Reductions in smoke, CO and HC emissions are also noticed. Results show that a blend containing 60% of cottonseed oil with diesel, which is heated to a temperature of 70°C, can be used as an alternate fuel without any engine modification. Augustine et al. (2012),investigated the effects of preheated cottonseed oil methyl ester on performance parameters on a single cylinder diesel engine (660 cc). They concluded that BSFC is higher than that of diesel engine for all loads tested. This was due to more blended fuel which is used to produce same power as compared to diesel fuel.

Moreover, brake thermal efficiency was lower than diesel fuel but increased by the preheated temperature ranging from 40°C up to 80°C, beyond 100°C there is vapor locking in the fuel line and hence more fuel consumption is noticed for the same power compared to other mode of operation. Results also shown that, preheated cottonseed oil methyl ester caused to lower the CO, unburned HC and smoke compared to diesel fuel. This were attributed to the higher O2 content of

biodiesel which could improve the combustion process and heating process decreases the viscosity of biodiesel, thus improves the oxidation of biodiesel in the cylinder. However, preheated cottonseed oil methyl ester yields higher NO, emission at all loads than that of diesel fuel. Yilmaz and Morton (2011), studied the performance of three vegetable oils at two different engines Yanmar and Kubota engines. Brake thermal efficiency, exhaust gas temperature, and CO, O2, Unburned HC and NO emissions are determined as a function of load at ambient and preheat conditions for peanut, sunflower and canola oils. They found that preheating increases thermal efficiency and vegetable oil shows higher thermal efficiencies than diesel fuel for all of the preheated fuels and both engines. Vedharaj et al. (2015), investigated the performance emission and economic analysis of preheated CNSL biodiesel as an alternate fuel for a diesel engine.

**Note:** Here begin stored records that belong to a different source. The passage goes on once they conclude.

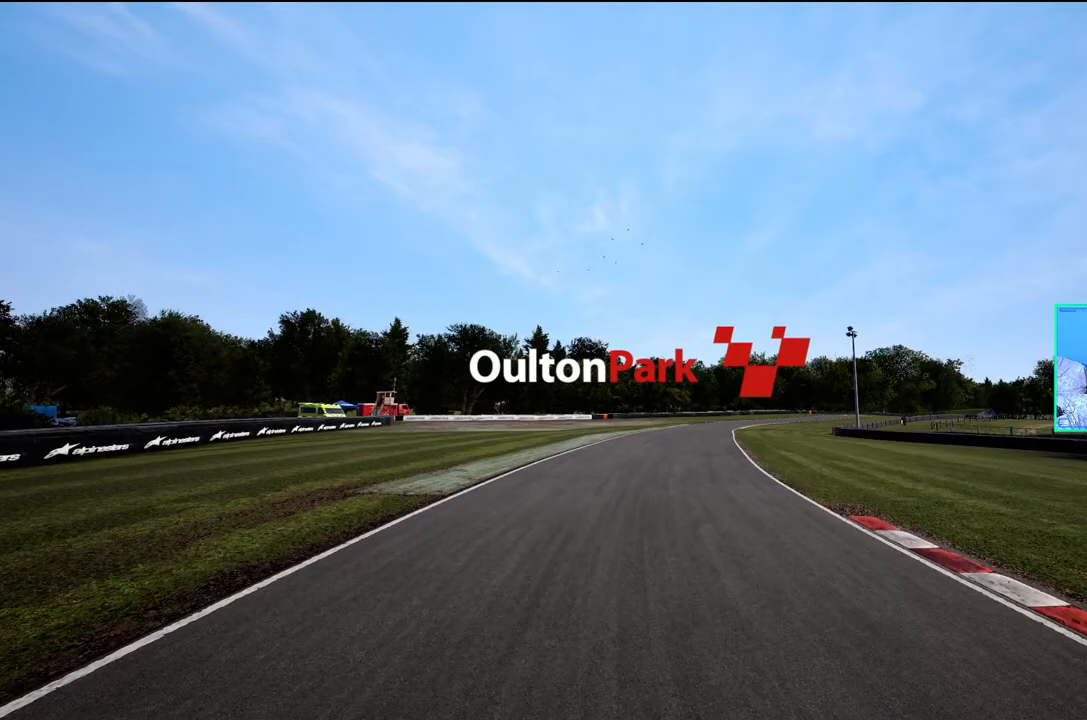
Gameplay with a controller (Xbox layout); each line is a JSON object with the inputs held at the frame after it. "events" lists button and stick changes between this image and that frame as [ms after this image, input, new state], when the widget could be followed in between. Not read: L3 right_stick.
{"buttons": [], "left_stick": "down", "events": [[267, "left_stick", "down"]]}
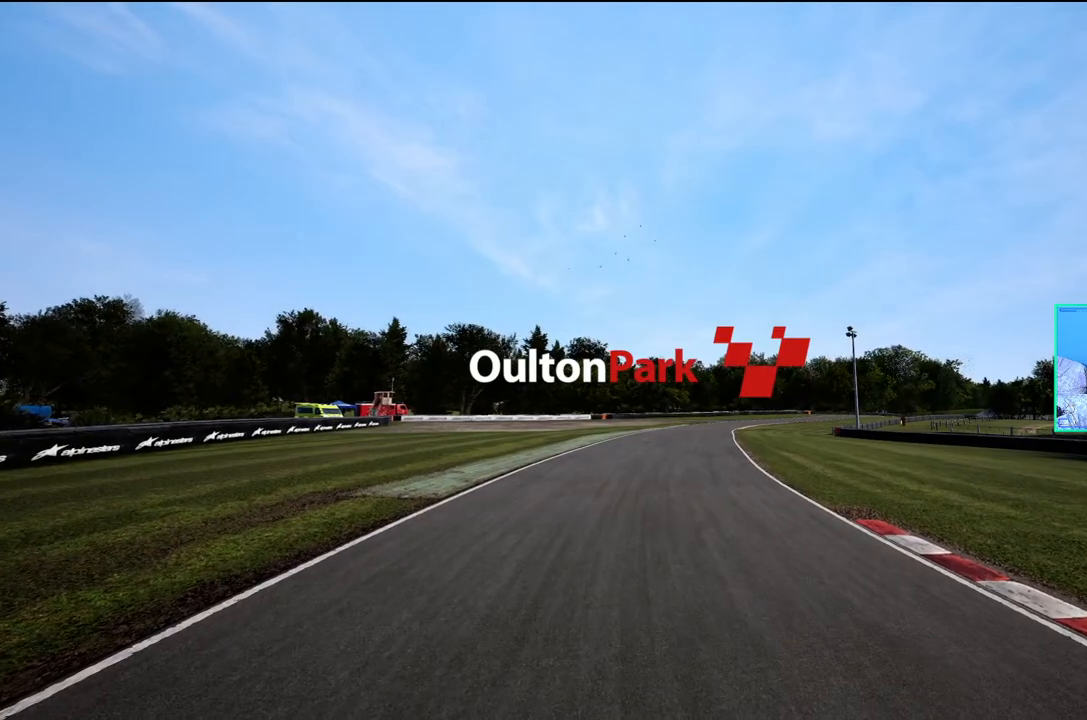
{"buttons": [], "left_stick": "down", "events": []}
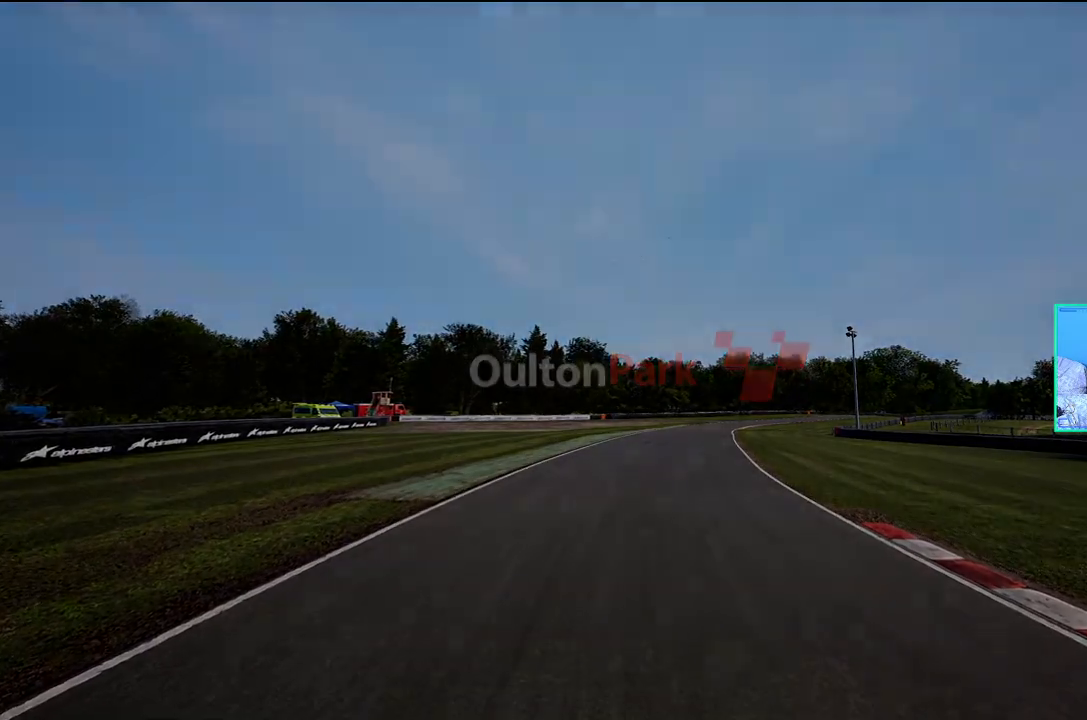
{"buttons": [], "left_stick": "down", "events": []}
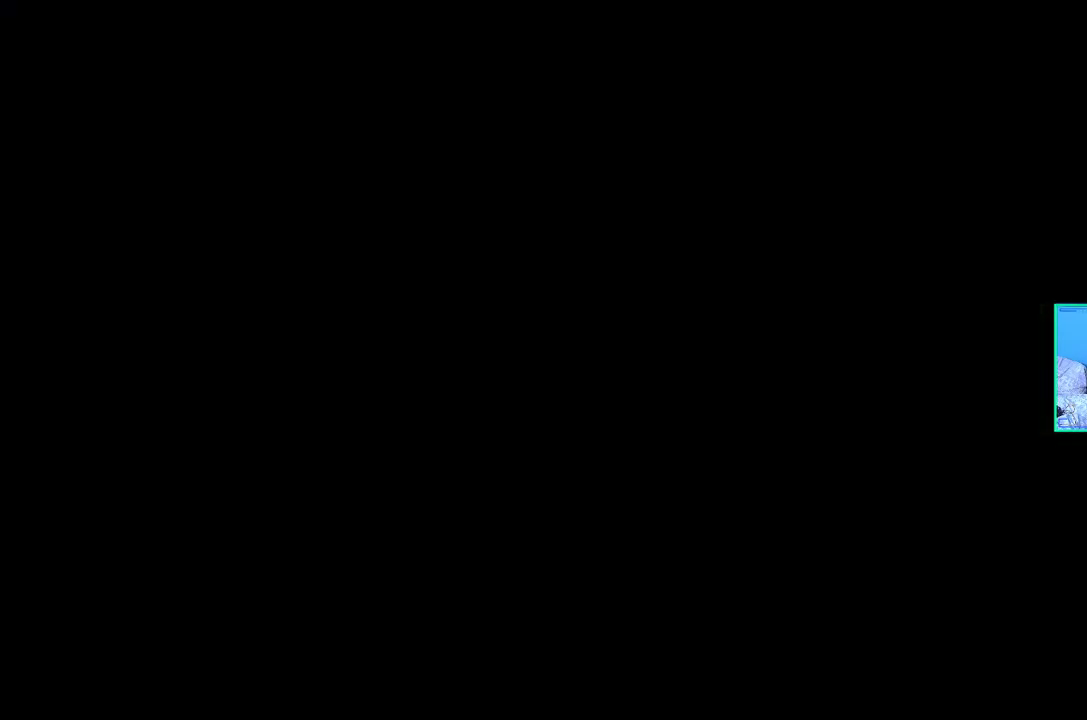
{"buttons": [], "left_stick": "down", "events": []}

Preheating the biodiesel reduced the viscosity, and the performance and emission of preheated CNSLME has been improved. At an inlet fuel temperature of 80◦C, the CNSLME discerns a 20%

increase in BTE (brake thermal efficiency), 66% and 52% decrease in CO and HC emission, respectively than unheated CNSLME. To purport the economic viability of CNSL, a detailed economic analysis has been conducted.